Cuento corto de Ricardo Steimberg, perteneciente al libro "Son cosas de chicos" a editarse en Octubre de este año, en la ciudad de Miami (Florida, EEUU), en castellano y en inglés.
Desde siempre tuve problemas con el astro rey. A diferencia de mi hermana, mamá o papá, ellos eran menos blanco leche que yo. Ellos tenían un mejor pigmento en su piel, que hacía que con poquísima exposición bajo el sol, estuvieran bien bronceados. Pero lo más simpático, era que adquirían ese nuevo color de epidermis, de forma pareja.
En cuanto a mí, era todo lo contrario. Me quemaba por partes, pareciendo parches oscuros, sobre de una piel blanco-nieve. Lo cómico del caso, es que me tostaba en los sitios más insólitos e inimaginables. Entre los dedos de los pies, o en el empeine, mientras que en el resto del pie, permanecía igual que antes de llegar a la playa.
Es por esto que permanentemente le escapaba al sol. Sin embargo no puedo dejar de olvidarme de una de las primeras anécdotas que tuve con nuestro amigo Febo. Según mis cálculos, tendría unos siete años y mi hermana Norma, alrededor de 3, cuando nos fuimos de vacaciones a Mar del Plata. Según mamá y fotos que lo atestiguan, este evento se repetía desde mi nacimiento.

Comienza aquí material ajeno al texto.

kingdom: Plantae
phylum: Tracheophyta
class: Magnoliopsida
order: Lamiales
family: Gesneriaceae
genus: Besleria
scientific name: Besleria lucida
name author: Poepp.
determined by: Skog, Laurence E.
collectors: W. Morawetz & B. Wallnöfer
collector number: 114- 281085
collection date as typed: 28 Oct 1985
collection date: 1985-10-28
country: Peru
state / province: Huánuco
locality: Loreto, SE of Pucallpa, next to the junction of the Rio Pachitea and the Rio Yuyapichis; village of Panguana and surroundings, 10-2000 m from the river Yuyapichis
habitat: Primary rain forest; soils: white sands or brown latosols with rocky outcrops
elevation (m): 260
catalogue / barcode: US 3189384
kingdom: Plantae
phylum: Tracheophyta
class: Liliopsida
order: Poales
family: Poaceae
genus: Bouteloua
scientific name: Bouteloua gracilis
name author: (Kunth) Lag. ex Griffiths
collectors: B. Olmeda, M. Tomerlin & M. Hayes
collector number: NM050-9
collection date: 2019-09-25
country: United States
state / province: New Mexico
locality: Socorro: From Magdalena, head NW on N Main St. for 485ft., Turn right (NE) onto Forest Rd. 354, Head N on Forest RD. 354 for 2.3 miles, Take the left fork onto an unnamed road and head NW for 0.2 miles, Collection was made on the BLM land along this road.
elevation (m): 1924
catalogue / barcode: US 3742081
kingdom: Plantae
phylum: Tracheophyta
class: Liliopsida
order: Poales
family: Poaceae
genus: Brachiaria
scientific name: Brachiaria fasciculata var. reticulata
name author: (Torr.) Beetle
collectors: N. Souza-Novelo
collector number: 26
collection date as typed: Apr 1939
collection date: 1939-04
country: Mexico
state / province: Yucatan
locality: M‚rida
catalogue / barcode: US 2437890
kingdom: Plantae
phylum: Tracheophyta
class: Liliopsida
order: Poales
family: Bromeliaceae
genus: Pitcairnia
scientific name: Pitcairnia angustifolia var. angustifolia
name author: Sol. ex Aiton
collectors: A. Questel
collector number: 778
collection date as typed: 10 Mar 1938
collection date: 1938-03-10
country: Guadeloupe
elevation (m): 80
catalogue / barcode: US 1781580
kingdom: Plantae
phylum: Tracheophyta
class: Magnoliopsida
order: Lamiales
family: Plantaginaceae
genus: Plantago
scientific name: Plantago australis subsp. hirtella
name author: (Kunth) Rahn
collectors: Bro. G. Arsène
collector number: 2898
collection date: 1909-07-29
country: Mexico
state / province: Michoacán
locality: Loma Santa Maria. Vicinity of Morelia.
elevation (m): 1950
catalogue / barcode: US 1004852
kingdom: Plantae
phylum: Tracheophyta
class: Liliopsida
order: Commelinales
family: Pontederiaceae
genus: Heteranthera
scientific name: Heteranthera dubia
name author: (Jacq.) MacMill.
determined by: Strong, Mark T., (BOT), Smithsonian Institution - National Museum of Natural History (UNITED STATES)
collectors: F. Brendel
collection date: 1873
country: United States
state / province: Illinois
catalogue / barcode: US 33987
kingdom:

Solo que este es mi primer recuerdo vívido, que tengo de una visita a una playa. Apenas llegamos, nosotros dos, estábamos demasiado ansiosos por encontrarnos de una buena vez con el mar, el sol, la brisa y la arena. Como habíamos viajado, en auto, durante gran parte de la noche, desde Buenos Aires, mamá y papá estaban realmente muy agotados. Y nosotros frescos como una lechuga.
Como toda criatura, cuando se le mete una cosa en la cabeza, es difícil que se olvide, y menos si se lo han prometido. Eso fue lo que pasó. Apenas los viejos terminaron de acomodarse, en aquel hotel, Norma y yo, prácticamente los arrastramos hacia la rambla. Eso serían casi las 8 de la mañana y aún teníamos el desayuno a medio digerir.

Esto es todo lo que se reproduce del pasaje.